◆ **WHAT IS REQUIRED**
Find each line below where the word "Retrieved" occurs, and copy it.

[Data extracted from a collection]
***

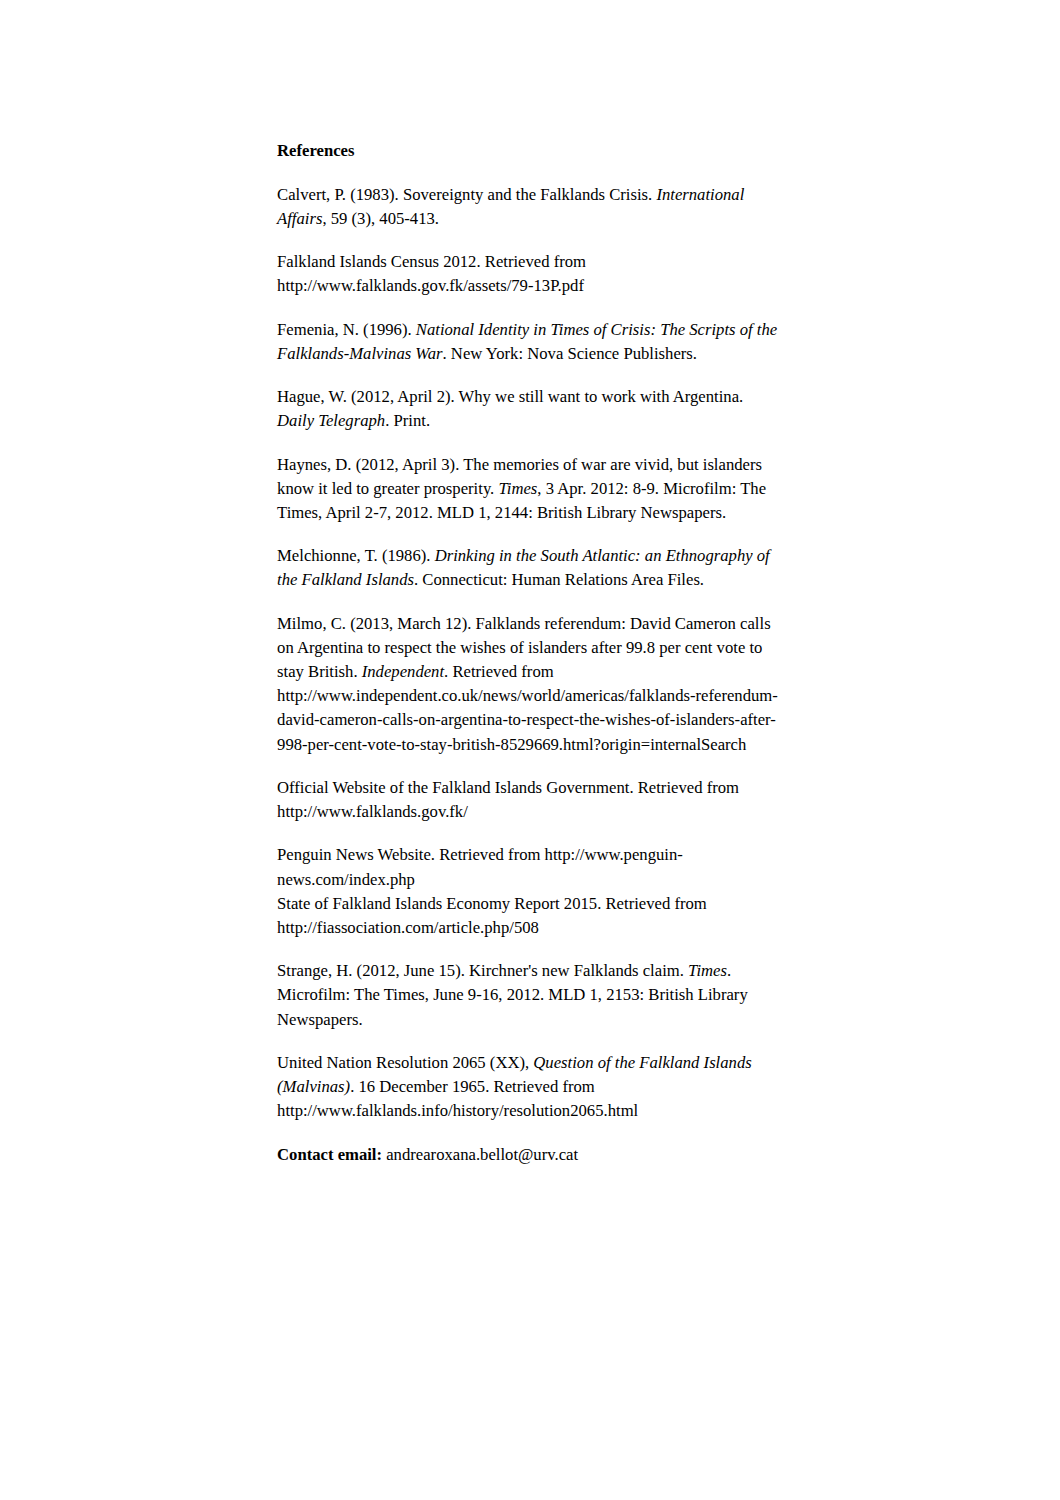References
Calvert, P. (1983). Sovereignty and the Falklands Crisis. International Affairs, 59 (3), 405-413.
Falkland Islands Census 2012. Retrieved from http://www.falklands.gov.fk/assets/79-13P.pdf
Femenia, N. (1996). National Identity in Times of Crisis: The Scripts of the Falklands-Malvinas War. New York: Nova Science Publishers.
Hague, W. (2012, April 2). Why we still want to work with Argentina. Daily Telegraph. Print.
Haynes, D. (2012, April 3). The memories of war are vivid, but islanders know it led to greater prosperity. Times, 3 Apr. 2012: 8-9. Microfilm: The Times, April 2-7, 2012. MLD 1, 2144: British Library Newspapers.
Melchionne, T. (1986). Drinking in the South Atlantic: an Ethnography of the Falkland Islands. Connecticut: Human Relations Area Files.
Milmo, C. (2013, March 12). Falklands referendum: David Cameron calls on Argentina to respect the wishes of islanders after 99.8 per cent vote to stay British. Independent. Retrieved from http://www.independent.co.uk/news/world/americas/falklands-referendum-david-cameron-calls-on-argentina-to-respect-the-wishes-of-islanders-after-998-per-cent-vote-to-stay-british-8529669.html?origin=internalSearch
Official Website of the Falkland Islands Government. Retrieved from http://www.falklands.gov.fk/
Penguin News Website. Retrieved from http://www.penguin-news.com/index.php
State of Falkland Islands Economy Report 2015. Retrieved from http://fiassociation.com/article.php/508
Strange, H. (2012, June 15). Kirchner's new Falklands claim. Times. Microfilm: The Times, June 9-16, 2012. MLD 1, 2153: British Library Newspapers.
United Nation Resolution 2065 (XX), Question of the Falkland Islands (Malvinas). 16 December 1965. Retrieved from http://www.falklands.info/history/resolution2065.html
Contact email: andrearoxana.bellot@urv.cat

***

◆ **ANSWER**
Falkland Islands Census 2012. Retrieved from http://www.falklands.gov.fk/assets/79-13P.pdf
Milmo, C. (2013, March 12). Falklands referendum: David Cameron calls on Argentina to respect the wishes of islanders after 99.8 per cent vote to stay British. Independent. Retrieved from http://www.independent.co.uk/news/world/americas/falklands-referendum-david-cameron-calls-on-argentina-to-respect-the-wishes-of-islanders-after-998-per-cent-vote-to-stay-british-8529669.html?origin=internalSearch
Official Website of the Falkland Islands Government. Retrieved from http://www.falklands.gov.fk/
Penguin News Website. Retrieved from http://www.penguin-news.com/index.php
State of Falkland Islands Economy Report 2015. Retrieved from http://fiassociation.com/article.php/508
United Nation Resolution 2065 (XX), Question of the Falkland Islands (Malvinas). 16 December 1965. Retrieved from http://www.falklands.info/history/resolution2065.html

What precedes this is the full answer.